The SLS rocket is the massive booster that is expected to push the Artemis missions into orbit and towards the moon at some point in the future. Ahead of that launch, the rocket has to complete its testing regime, and NASA and Boeing have announced they will attempt the second hot fire test of the SLS rocket on February 25. The test is critical and is the last step in an eight-part green run test that has spanned an entire year to ensure the rocket functions as intended.
The first use of the SLS rocket is expected to be the Artemis 1 mission that will send an uncrewed spacecraft around the moon. NASA and Boeing previously attempted the hot fire test, but the engines shut off unexpectedly after firing for about 67 seconds. To complete the test, the massive rocket has to fire for the complete duration required to put the spacecraft in orbit, about eight minutes.

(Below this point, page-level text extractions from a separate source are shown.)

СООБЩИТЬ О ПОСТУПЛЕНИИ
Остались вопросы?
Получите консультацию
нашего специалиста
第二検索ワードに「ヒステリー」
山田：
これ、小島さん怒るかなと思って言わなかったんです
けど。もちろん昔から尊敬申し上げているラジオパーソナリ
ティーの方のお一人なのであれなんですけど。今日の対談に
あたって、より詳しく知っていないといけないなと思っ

SLS program manager John Honeycutt says that the core-stage green run is the most comprehensive test NASA has undertaken to be sure the rocket can launch safely. During a virtual news conference held yesterday, Honeycutt said the test was a “generational opportunity” to learn as much as we can about the rocket and its test configuration before it moves to flight status.

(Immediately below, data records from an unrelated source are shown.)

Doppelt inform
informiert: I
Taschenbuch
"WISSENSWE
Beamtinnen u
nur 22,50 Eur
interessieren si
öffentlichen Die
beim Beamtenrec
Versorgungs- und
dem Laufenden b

NASA plans on attempting the hot fire test on the morning of February 25. It will be conducted at the NASA Stennis Space Center in Mississippi. NASA personnel will decide whether to fuel the rocket at 7 AM EST, with the hot fire test scheduled for 5 PM EST. The test schedule can be moved about an hour in either direction.
During the news conference, NASA personnel stressed that there is a chance the engines won’t burn for the full eight-minute test. The team says they only need a little over four minutes of engine runtime to gather the data required to meet the verification program’s remaining objectives.